• [PASSAGE CITÉ]:
______

Ultime recours
Par Mohamed El-Maadi – L'Iran a décidé la suspension des discussions avec l'AIEA car il sait que seule l’arme atomique le protégera du sort réservé aux pays qui refusent la soumission à l'Occident. L’article Ultime recours est apparu en premier sur Algérie Patriotique.

Par Mohamed El-Maadi – Téhéran a désormais compris qu’on ne négocie pas avec l’histoire quand celle-ci est braquée. Le bombardement de ses sites nucléaires le 22 juin dernier par les Etats-Unis – avec la bénédiction d’Israël – n’a pas seulement détruit 18 000 centrifugeuses et plongé le programme atomique iranien dans l’ombre. Il a surtout éclairé un fait géopolitique majeur : seule la possession de l’arme nucléaire garantit aujourd’hui la survie des régimes souverains dans un Moyen-Orient que Washington rêve de transformer en parc d’attractions géostratégique, où chaque contrat vaut plus qu’une Constitution et chaque bombardier plus qu’une promesse.
Ce qui se joue dépasse l’Iran. C’est la question de savoir si un Etat, non-aligné sur les standards de Tel-Aviv et de Wall Street, peut encore exister sans subir les foudres d’une coalition américano-sioniste obsédée par le remodelage de la région. L’épisode de juin 2025 n’est que le dernier acte d’un cycle : l’Irak a été envahi, la Libye pulvérisée, l’Iran désormais ciblé. Chaque fois, le prétexte fut le même – armes prohibées, menace régionale, nécessité démocratique. Et chaque fois, l’objectif réel fut l’effondrement des Etats résistants.
L’Iran a appris. Depuis vingt ans, il avance dans le clair-obscur, négocie à reculons, gèle sans renoncer. La dernière salve américaine n’a pas brisé cette logique. Elle l’a radicalisée.
David E. Sanger, dans un papier dense du New York Times, montre bien que malgré l’ampleur des frappes, malgré les effets d’annonce de Trump, une incertitude majeure demeure : que reste-t-il réellement des capacités iraniennes ? Et surtout : combien de temps avant que Téhéran ne reconstruise en silence ce qui fut détruit dans le fracas ? Car si les installations sont tombées, les ingénieurs, les savoirs, les schémas, eux, sont intacts. L’Iran joue désormais à cache-cache avec les satellites, recompose ses infrastructures dans les entrailles de ses montagnes, dissémine ses technologies. L’objectif n’est plus la transparence mais la survie.

______

• [CONSIGNES DE TRAVAIL]:
**a.** Dans le passage cité, quels prétextes ont été avancés chaque fois contre les États visés ? Donnez-les tous.
**b.** Selon le passage cité, pourquoi l'Iran a-t-il suspendu les discussions avec l'AIEA ? Répondez en une à trois phrases.

• [LIGNES ENREGISTRÉES]:
______

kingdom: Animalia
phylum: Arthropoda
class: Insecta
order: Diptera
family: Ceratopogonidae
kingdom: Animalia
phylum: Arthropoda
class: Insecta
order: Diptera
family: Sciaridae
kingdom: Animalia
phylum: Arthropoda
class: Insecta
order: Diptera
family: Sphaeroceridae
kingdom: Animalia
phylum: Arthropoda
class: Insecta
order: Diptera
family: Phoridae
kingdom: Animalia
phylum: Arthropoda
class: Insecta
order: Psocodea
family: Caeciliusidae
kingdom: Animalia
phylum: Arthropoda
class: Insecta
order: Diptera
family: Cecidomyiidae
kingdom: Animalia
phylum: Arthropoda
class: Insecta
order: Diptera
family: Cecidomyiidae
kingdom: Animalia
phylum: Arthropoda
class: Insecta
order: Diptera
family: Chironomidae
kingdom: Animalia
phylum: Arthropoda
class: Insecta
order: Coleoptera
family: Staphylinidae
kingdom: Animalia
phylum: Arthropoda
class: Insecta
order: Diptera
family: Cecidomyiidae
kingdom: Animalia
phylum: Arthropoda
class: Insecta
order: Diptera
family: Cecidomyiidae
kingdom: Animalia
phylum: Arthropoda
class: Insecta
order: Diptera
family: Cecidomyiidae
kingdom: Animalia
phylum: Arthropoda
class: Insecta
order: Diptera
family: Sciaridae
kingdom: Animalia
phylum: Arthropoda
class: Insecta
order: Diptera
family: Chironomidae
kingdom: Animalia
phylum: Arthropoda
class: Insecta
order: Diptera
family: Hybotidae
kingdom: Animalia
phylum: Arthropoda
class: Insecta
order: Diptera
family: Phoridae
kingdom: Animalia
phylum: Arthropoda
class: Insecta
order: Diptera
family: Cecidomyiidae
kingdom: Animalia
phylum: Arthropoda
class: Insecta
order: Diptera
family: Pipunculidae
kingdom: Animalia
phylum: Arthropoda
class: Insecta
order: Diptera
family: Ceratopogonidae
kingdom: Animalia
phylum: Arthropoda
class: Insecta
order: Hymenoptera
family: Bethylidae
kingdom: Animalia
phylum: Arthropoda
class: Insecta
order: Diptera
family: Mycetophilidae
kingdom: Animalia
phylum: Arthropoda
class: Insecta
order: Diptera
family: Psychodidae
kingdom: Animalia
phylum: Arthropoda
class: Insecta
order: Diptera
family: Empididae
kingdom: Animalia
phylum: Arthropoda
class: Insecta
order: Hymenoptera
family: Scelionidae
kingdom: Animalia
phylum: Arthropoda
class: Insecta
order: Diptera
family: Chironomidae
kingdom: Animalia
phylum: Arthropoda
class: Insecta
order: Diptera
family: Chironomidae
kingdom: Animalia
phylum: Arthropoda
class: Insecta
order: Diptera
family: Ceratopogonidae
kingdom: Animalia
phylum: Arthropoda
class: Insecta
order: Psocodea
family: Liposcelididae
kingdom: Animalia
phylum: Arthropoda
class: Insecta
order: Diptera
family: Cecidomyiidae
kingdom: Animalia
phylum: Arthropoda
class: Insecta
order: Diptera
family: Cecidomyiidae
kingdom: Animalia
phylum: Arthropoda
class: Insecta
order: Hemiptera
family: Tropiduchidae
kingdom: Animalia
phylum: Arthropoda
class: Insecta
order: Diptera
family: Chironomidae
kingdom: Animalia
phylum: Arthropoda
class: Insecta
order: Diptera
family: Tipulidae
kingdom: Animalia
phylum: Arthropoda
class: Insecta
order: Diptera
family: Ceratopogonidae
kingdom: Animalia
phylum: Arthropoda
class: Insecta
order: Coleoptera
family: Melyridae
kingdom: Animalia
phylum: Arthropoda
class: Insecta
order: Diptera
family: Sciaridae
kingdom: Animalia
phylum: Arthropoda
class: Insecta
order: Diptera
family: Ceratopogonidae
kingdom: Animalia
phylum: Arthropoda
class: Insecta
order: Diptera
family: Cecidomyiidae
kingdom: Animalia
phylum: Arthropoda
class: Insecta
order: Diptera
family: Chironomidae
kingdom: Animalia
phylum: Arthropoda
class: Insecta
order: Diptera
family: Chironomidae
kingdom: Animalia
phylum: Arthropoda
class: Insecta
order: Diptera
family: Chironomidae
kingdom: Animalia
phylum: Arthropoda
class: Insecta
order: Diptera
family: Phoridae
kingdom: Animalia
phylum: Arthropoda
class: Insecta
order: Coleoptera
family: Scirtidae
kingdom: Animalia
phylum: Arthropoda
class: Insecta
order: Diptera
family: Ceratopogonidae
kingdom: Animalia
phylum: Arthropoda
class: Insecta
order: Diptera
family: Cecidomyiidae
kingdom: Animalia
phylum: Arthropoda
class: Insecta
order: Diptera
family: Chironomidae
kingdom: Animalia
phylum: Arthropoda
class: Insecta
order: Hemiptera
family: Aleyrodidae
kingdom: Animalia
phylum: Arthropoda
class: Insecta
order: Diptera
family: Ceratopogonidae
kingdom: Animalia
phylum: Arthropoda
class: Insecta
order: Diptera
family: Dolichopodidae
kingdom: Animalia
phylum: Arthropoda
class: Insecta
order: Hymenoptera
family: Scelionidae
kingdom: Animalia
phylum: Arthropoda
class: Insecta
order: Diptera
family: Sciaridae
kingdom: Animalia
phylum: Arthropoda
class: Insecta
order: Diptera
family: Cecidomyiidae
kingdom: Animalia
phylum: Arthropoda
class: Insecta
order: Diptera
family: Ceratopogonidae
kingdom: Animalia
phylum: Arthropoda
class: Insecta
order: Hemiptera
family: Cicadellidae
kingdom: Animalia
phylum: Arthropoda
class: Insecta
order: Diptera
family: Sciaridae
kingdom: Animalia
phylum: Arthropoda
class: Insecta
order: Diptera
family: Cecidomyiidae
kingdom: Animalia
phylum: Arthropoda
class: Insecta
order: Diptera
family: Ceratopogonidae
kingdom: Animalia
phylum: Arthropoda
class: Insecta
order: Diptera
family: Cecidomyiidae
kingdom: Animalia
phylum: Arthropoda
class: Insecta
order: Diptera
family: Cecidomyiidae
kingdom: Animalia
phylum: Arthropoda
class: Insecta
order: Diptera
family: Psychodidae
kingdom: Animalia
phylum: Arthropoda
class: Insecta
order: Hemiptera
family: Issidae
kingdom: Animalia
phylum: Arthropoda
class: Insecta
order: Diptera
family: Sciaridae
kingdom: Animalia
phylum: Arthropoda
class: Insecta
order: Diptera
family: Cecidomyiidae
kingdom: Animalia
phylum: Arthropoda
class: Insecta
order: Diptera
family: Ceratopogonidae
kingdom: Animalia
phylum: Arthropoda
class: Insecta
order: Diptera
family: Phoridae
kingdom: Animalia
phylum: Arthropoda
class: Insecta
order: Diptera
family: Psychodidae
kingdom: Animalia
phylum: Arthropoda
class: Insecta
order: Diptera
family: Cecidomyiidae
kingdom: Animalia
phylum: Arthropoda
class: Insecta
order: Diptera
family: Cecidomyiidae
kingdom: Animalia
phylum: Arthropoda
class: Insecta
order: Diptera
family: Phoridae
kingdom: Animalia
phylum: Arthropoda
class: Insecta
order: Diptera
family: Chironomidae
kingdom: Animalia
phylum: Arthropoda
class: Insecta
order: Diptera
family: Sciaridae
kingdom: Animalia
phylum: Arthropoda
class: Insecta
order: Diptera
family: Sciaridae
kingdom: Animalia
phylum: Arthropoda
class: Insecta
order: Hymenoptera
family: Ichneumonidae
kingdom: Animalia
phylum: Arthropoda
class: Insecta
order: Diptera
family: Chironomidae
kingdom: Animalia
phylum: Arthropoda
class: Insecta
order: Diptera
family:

______

• [RÉPONSES RÉDIGÉES]:
**a.** Armes prohibées, menace régionale, nécessité démocratique.

**b.** L'Iran a suspendu les discussions avec l'AIEA parce qu'il sait que seule l'arme atomique le protégera du sort réservé aux pays qui refusent la soumission à l'Occident.